→ Brief: Return the records exactly, from the first line through the "right ear: (460, 628)" line.

[Saved entries]

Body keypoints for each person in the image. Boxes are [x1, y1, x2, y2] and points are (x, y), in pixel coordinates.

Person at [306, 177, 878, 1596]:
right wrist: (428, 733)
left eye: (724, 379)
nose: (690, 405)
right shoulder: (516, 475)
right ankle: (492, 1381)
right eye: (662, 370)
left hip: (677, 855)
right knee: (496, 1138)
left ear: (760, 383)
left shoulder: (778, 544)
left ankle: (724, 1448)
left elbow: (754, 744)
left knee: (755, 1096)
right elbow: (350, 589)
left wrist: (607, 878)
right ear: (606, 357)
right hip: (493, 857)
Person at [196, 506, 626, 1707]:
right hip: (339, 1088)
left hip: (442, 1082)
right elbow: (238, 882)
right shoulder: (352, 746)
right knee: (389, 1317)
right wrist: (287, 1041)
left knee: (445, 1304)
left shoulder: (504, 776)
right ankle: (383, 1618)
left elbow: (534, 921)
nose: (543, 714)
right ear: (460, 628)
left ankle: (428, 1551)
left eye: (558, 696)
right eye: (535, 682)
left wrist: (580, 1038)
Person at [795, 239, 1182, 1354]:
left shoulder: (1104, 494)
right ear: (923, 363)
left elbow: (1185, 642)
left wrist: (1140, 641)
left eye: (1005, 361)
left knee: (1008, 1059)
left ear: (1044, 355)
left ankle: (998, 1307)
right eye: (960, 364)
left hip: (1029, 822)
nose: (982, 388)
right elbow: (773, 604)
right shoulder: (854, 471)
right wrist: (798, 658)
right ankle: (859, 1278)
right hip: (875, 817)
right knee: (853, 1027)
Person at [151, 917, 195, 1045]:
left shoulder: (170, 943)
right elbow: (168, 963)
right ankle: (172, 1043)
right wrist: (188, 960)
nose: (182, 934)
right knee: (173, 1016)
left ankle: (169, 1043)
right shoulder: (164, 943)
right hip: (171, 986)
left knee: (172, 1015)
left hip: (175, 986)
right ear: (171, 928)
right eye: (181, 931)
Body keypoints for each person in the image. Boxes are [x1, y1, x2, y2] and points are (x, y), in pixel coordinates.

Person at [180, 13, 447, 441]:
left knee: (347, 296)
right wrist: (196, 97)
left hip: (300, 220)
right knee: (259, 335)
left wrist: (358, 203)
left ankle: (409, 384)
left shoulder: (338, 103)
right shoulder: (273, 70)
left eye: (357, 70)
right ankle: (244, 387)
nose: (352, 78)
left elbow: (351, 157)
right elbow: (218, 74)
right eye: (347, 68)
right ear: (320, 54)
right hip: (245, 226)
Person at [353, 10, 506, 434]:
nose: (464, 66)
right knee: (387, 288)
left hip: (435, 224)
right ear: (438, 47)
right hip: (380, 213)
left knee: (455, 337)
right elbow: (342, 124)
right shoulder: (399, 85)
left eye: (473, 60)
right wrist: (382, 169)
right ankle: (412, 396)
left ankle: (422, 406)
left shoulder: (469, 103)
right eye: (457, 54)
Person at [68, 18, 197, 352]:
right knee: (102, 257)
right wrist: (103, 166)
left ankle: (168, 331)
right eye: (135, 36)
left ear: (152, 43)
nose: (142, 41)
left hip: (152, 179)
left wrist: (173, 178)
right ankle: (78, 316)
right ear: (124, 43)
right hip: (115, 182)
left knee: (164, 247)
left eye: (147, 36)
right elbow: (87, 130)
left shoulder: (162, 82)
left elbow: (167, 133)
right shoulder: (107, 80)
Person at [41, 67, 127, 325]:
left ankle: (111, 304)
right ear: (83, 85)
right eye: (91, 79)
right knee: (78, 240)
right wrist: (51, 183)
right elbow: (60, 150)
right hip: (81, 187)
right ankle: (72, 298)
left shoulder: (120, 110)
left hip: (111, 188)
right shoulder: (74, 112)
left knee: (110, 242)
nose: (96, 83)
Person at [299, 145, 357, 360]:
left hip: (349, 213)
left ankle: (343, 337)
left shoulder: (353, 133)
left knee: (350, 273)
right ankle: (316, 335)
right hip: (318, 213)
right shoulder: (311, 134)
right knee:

→ Task response:
Body keypoints for each person in the image. Boxes are [x1, y1, x2, y2] and points are (x, y), in pixel coordinates.

Person at [306, 177, 878, 1596]:
right wrist: (428, 733)
left eye: (724, 379)
nose: (690, 405)
right shoulder: (516, 475)
right ankle: (492, 1381)
right eye: (662, 370)
left hip: (677, 855)
right knee: (496, 1138)
left ear: (760, 383)
left shoulder: (778, 544)
left ankle: (724, 1448)
left elbow: (754, 744)
left knee: (755, 1096)
right elbow: (350, 589)
left wrist: (607, 878)
right ear: (606, 357)
right hip: (493, 857)
Person at [196, 506, 626, 1707]:
right hip: (339, 1088)
left hip: (442, 1082)
right elbow: (238, 882)
right shoulder: (352, 746)
right knee: (389, 1317)
right wrist: (287, 1041)
left knee: (445, 1304)
left shoulder: (504, 776)
right ankle: (383, 1618)
left elbow: (534, 921)
nose: (543, 714)
right ear: (460, 628)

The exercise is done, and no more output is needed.